Your task » Search the listing below for the word "tăng" and return each line that contains it.

Given data »
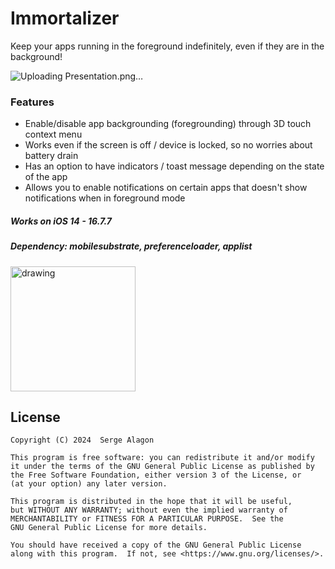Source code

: # Immortalizer 
 
Keep your apps running in the foreground indefinitely, even if they are in the background! 

![Uploading Presentation.png…]()

### Features
- Enable/disable app backgrounding (foregrounding) through 3D touch context menu
- Works even if the screen is off / device is locked, so no worries about battery drain
- Has an option to have indicators / toast message depending on the state of the app
- Allows you to enable notifications on certain apps that doesn't show notifications when in foreground mode

##### Works on iOS 14 - 16.7.7

##### Dependency: mobilesubstrate, preferenceloader, applist

###

 <img src="https://docs.havoc.app/img/badges/coming_square.png" alt="drawing" style="width:200px;"/>

## License
    Copyright (C) 2024  Serge Alagon

    This program is free software: you can redistribute it and/or modify
    it under the terms of the GNU General Public License as published by
    the Free Software Foundation, either version 3 of the License, or
    (at your option) any later version.

    This program is distributed in the hope that it will be useful,
    but WITHOUT ANY WARRANTY; without even the implied warranty of
    MERCHANTABILITY or FITNESS FOR A PARTICULAR PURPOSE.  See the
    GNU General Public License for more details.

    You should have received a copy of the GNU General Public License
    along with this program.  If not, see <https://www.gnu.org/licenses/>. 
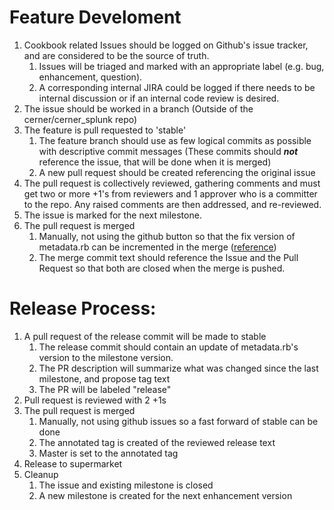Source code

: # Feature Develoment

1. Cookbook related Issues should be logged on Github's issue tracker, and are considered to be the source of truth.
   1. Issues will be triaged and marked with an appropriate label (e.g. bug, enhancement, question).
   2. A corresponding internal JIRA could be logged if there needs to be internal discussion or if an internal code review is desired.
2. The issue should be worked in a branch (Outside of the cerner/cerner\_splunk repo)
3. The feature is pull requested to 'stable'
   1. The feature branch should use as few logical commits as possible with descriptive commit messages (These commits should ***not*** reference the issue, that will be done when it is merged)
   2. A new pull request should be created referencing the original issue
4. The pull request is collectively reviewed, gathering comments and must get two or more +1's from reviewers and 1 approver who is a committer to the repo. Any raised comments are then addressed, and re-reviewed.
5. The issue is marked for the next milestone.
6. The pull request is merged
   1. Manually, not using the github button so that the fix version of metadata.rb can be incremented in the merge ([reference](https://github.com/cerner/cerner_splunk/issues/41#issuecomment-70569000))
   2. The merge commit text should reference the Issue and the Pull Request so that both are closed when the merge is pushed.

# Release Process:

1. A pull request of the release commit will be made to stable
   1. The release commit should contain an update of metadata.rb's version to the milestone version.
   2. The PR description will summarize what was changed since the last milestone, and propose tag text
   3. The PR will be labeled "release"
2. Pull request is reviewed with 2 +1s
3. The pull request is merged
   1. Manually, not using github issues so a fast forward of stable can be done
   2. The annotated tag is created of the reviewed release text
   3. Master is set to the annotated tag
4. Release to supermarket
5. Cleanup
   1. The issue and existing milestone is closed
   2. A new milestone is created for the next enhancement version
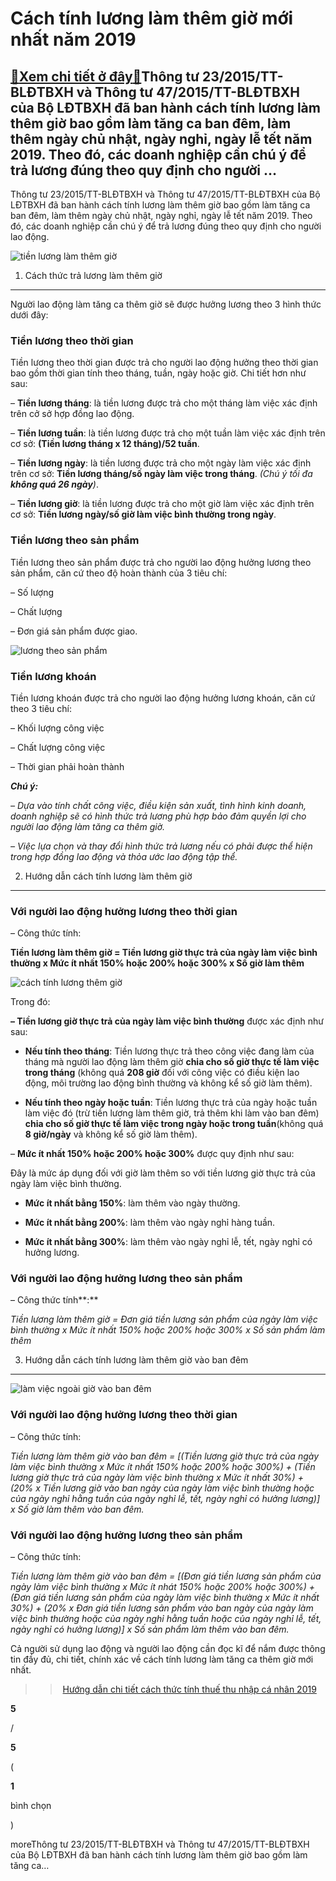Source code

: Cách tính lương làm thêm giờ mới nhất năm 2019
==============================================

[:gift:Xem chi tiết ở đây:gift:](https://hddtvn.com/cach-tinh-luong-lam-them-gio-moi-nhat-nam-2019/)Thông tư 23/2015/TT-BLĐTBXH và Thông tư 47/2015/TT-BLĐTBXH của Bộ LĐTBXH đã ban hành cách tính lương làm thêm giờ bao gồm làm tăng ca ban đêm, làm thêm ngày chủ nhật, ngày nghỉ, ngày lễ tết năm 2019. Theo đó, các doanh nghiệp cần chú ý để trả lương đúng theo quy định cho người …
---------------------------------------------------------------------------------------------------------------------------------------------------------------------------------------------------------------------------------------------------------------------------------------

Thông tư 23/2015/TT-BLĐTBXH và Thông tư 47/2015/TT-BLĐTBXH của Bộ LĐTBXH đã ban hành cách tính lương làm thêm giờ bao gồm làm tăng ca ban đêm, làm thêm ngày chủ nhật, ngày nghỉ, ngày lễ tết năm 2019. Theo đó, các doanh nghiệp cần chú ý để trả lương đúng theo quy định cho người lao động.


![tiền lương làm thêm giờ](https://hddtvn.com/wp-content/uploads/2021/01/tien-luong-them-gio.jpg)


1. Cách thức trả lương làm thêm giờ
-----------------------------------


Người lao động làm tăng ca thêm giờ sẽ được hưởng lương theo 3 hình thức dưới đây:


### Tiền lương theo thời gian


Tiền lương theo thời gian được trả cho người lao động hưởng theo thời gian bao gồm thời gian tính theo tháng, tuần, ngày hoặc giờ. Chi tiết hơn như sau:


– **Tiền lương tháng**: là tiền lương được trả cho một tháng làm việc xác định trên cở sở hợp đồng lao động.


– **Tiền lương tuần**: là tiền lương được trả cho một tuần làm việc xác định trên cơ sở: **(Tiền lương tháng x 12 tháng)/52 tuần**.


– **Tiền lương ngày**: là tiền lương được trả cho một ngày làm việc xác định trên cơ sở: **Tiền lương tháng/số ngày làm việc trong tháng**. *(Chú ý tối đa **không quá 26 ngày**)*.


– **Tiền lương giờ**: là tiền lương được trả cho một giờ làm việc xác định trên cơ sở: **Tiền lương ngày/số giờ làm việc bình thường trong ngày**.


### Tiền lương theo sản phẩm


Tiền lương theo sản phẩm được trả cho người lao động hưởng lương theo sản phẩm, căn cứ theo độ hoàn thành của 3 tiêu chí:


– Số lượng


– Chất lượng


– Đơn giá sản phẩm được giao.


![lương theo sản phẩm](https://hddtvn.com/wp-content/uploads/2021/01/luong-theo-san-pham.jpg)


### Tiền lương khoán


Tiền lương khoán được trả cho người lao động hưởng lương khoán, căn cứ theo 3 tiêu chí:


– Khối lượng công việc


– Chất lượng công việc


– Thời gian phải hoàn thành


***Chú ý:***


*– Dựa vào tính chất công việc, điều kiện sản xuất, tình hình kinh doanh, doanh nghiệp sẽ có hình thức trả lương phù hợp bảo đảm quyền lợi cho người lao động làm tăng ca thêm giờ.*


*– Việc lựa chọn và thay đổi hình thức trả lương nếu có phải được thể hiện trong hợp đồng lao động và thỏa ước lao động tập thể.*


2. Hướng dẫn cách tính lương làm thêm giờ
-----------------------------------------


### Với người lao động hưởng lương theo thời gian


– Công thức tính:


**Tiền lương làm thêm giờ = Tiền lương giờ thực trả của ngày làm việc bình thường x Mức ít nhất 150% hoặc 200% hoặc 300% x Số giờ làm thêm**


![cách tính lương thêm giờ](https://hddtvn.com/wp-content/uploads/2021/01/cach-tinh-luong-them-gio.jpg)


Trong đó:


**– Tiền lương giờ thực trả của ngày làm việc bình thường** được xác định như sau:




* **Nếu tính theo tháng**: Tiền lương thực trả theo công việc đang làm của tháng mà người lao động làm thêm giờ **chia cho số giờ thực tế làm việc trong tháng** (không quá **208 giờ** đối với công việc có điều kiện lao động, môi trường lao động bình thường và không kể số giờ làm thêm).

* **Nếu tính theo ngày hoặc tuần**: Tiền lương thực trả của ngày hoặc tuần làm việc đó (trừ tiền lương làm thêm giờ, trả thêm khi làm vào ban đêm) **chia cho số giờ thực tế làm việc trong ngày hoặc trong tuần**(không quá **8 giờ/ngày** và không kể số giờ làm thêm).



– **Mức ít nhất 150% hoặc 200% hoặc 300%** được quy định như sau:


Đây là mức áp dụng đối với giờ làm thêm so với tiền lương giờ thực trả của ngày làm việc bình thường.




* **Mức ít nhất bằng 150%**: làm thêm vào ngày thường.

* **Mức ít nhất bằng 200%**: làm thêm vào ngày nghỉ hàng tuần.

* **Mức ít nhất bằng 300%**: làm thêm vào ngày nghỉ lễ, tết, ngày nghỉ có hưởng lương.



### Với người lao động hưởng lương theo sản phẩm


– Công thức tính**:**


*Tiền lương làm thêm giờ = Đơn giá tiền lương sản phẩm của ngày làm việc bình thường x Mức ít nhất 150% hoặc 200% hoặc 300% x Số sản phẩm làm thêm*


3. Hướng dẫn cách tính lương làm thêm giờ vào ban đêm
-----------------------------------------------------


![làm việc ngoài giờ vào ban đêm](https://hddtvn.com/wp-content/uploads/2021/01/lam-tang-ca-dem-1024x512-1.jpg)


### Với người lao động hưởng lương theo thời gian


– Công thức tính:


*Tiền lương làm thêm giờ vào ban đêm = [(Tiền lương giờ thực trả của ngày làm việc bình thường x Mức ít nhất 150% hoặc 200% hoặc 300%) + (Tiền lương giờ thực trả của ngày làm việc bình thường x Mức ít nhất 30%) + (20% x Tiền lương giờ vào ban ngày của ngày làm việc bình thường hoặc của ngày nghỉ hằng tuần của ngày nghỉ lễ, tết, ngày nghỉ có hưởng lương)] x Số giờ làm thêm vào ban đêm.*


### Với người lao động hưởng lương theo sản phẩm


– Công thức tính:


*Tiền lương làm thêm giờ vào ban đêm = [(Đơn giá tiền lương sản phẩm của ngày làm việc bình thường x Mức ít nhát 150% hoặc 200% hoặc 300%) + (Đơn giá tiền lương sản phẩm của ngày làm việc bình thường x Mức ít nhất 30%) + (20% x Đơn giá tiền lương sản phẩm vào ban ngày của ngày làm việc bình thường hoặc của ngày nghỉ hằng tuần hoặc của ngày nghỉ lễ, tết, ngày nghỉ có hưởng lương)] x Số sản phẩm làm thêm vào ban đêm.*


Cả người sử dụng lao động và người lao động cần đọc kĩ để nắm được thông tin đầy đủ, chi tiết, chính xác về cách tính lương làm tăng ca thêm giờ mới nhất.


>> [Hướng dẫn chi tiết cách thức tính thuế thu nhập cá nhân 2019](#)








































**5**  

/  

**5**  

(  

**1**  

  

 bình chọn   

)


moreThông tư 23/2015/TT-BLĐTBXH và Thông tư 47/2015/TT-BLĐTBXH của Bộ LĐTBXH đã ban hành cách tính lương làm thêm giờ bao gồm làm tăng ca…

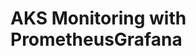 # AKS Monitoring with PrometheusGrafana                                                                                                                                                                                                                                                                                                                                                                                                                                                                                                                       
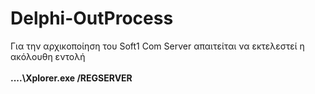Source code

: # Delphi-OutProcess
Για την αρχικοποίηση του Soft1 Com Server απαιτείται  να εκτελεστεί η ακόλουθη εντολή </br>
</br>
<b>
....\Xplorer.exe /REGSERVER
</b>

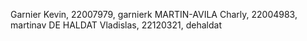 Garnier Kevin, 22007979, garnierk
MARTIN-AVILA Charly, 22004983, martinav
DE HALDAT Vladislas, 22120321, dehaldat
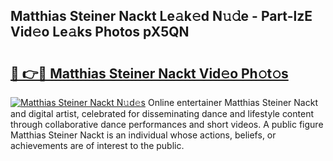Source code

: ## Matthias Steiner Nackt Le𝚊k𝚎d N𝚞𝚍e - Part-lzE Vid𝚎o Le𝚊ks Photos pX5QN

# <h2><a href="http://fb99ar.evod.top/?m=Matthias+Steiner+Nackt">🔗 👉🔴 Matthias Steiner Nackt Vid𝚎o Ph𝚘t𝚘s</a></h2>

[![Matthias Steiner Nackt N𝚞d𝚎s](https://i.imgur.com/8V9OHl7.gif)](http://fb99ar.evod.top/?m=Matthias+Steiner+Nackt)
Online entertainer Matthias Steiner Nackt and digital artist, celebrated for disseminating dance and lifestyle content through collaborative dance performances and short videos. A public figure Matthias Steiner Nackt is an individual whose actions, beliefs, or achievements are of interest to the public.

Solution »
[:gift:Xem chi tiết ở đây:gift:](https://hddtvn.com/cach-tinh-luong-lam-them-gio-moi-nhat-nam-2019/)Thông tư 23/2015/TT-BLĐTBXH và Thông tư 47/2015/TT-BLĐTBXH của Bộ LĐTBXH đã ban hành cách tính lương làm thêm giờ bao gồm làm tăng ca ban đêm, làm thêm ngày chủ nhật, ngày nghỉ, ngày lễ tết năm 2019. Theo đó, các doanh nghiệp cần chú ý để trả lương đúng theo quy định cho người …
Thông tư 23/2015/TT-BLĐTBXH và Thông tư 47/2015/TT-BLĐTBXH của Bộ LĐTBXH đã ban hành cách tính lương làm thêm giờ bao gồm làm tăng ca ban đêm, làm thêm ngày chủ nhật, ngày nghỉ, ngày lễ tết năm 2019. Theo đó, các doanh nghiệp cần chú ý để trả lương đúng theo quy định cho người lao động.
Người lao động làm tăng ca thêm giờ sẽ được hưởng lương theo 3 hình thức dưới đây:
*– Dựa vào tính chất công việc, điều kiện sản xuất, tình hình kinh doanh, doanh nghiệp sẽ có hình thức trả lương phù hợp bảo đảm quyền lợi cho người lao động làm tăng ca thêm giờ.*
Cả người sử dụng lao động và người lao động cần đọc kĩ để nắm được thông tin đầy đủ, chi tiết, chính xác về cách tính lương làm tăng ca thêm giờ mới nhất.
moreThông tư 23/2015/TT-BLĐTBXH và Thông tư 47/2015/TT-BLĐTBXH của Bộ LĐTBXH đã ban hành cách tính lương làm thêm giờ bao gồm làm tăng ca…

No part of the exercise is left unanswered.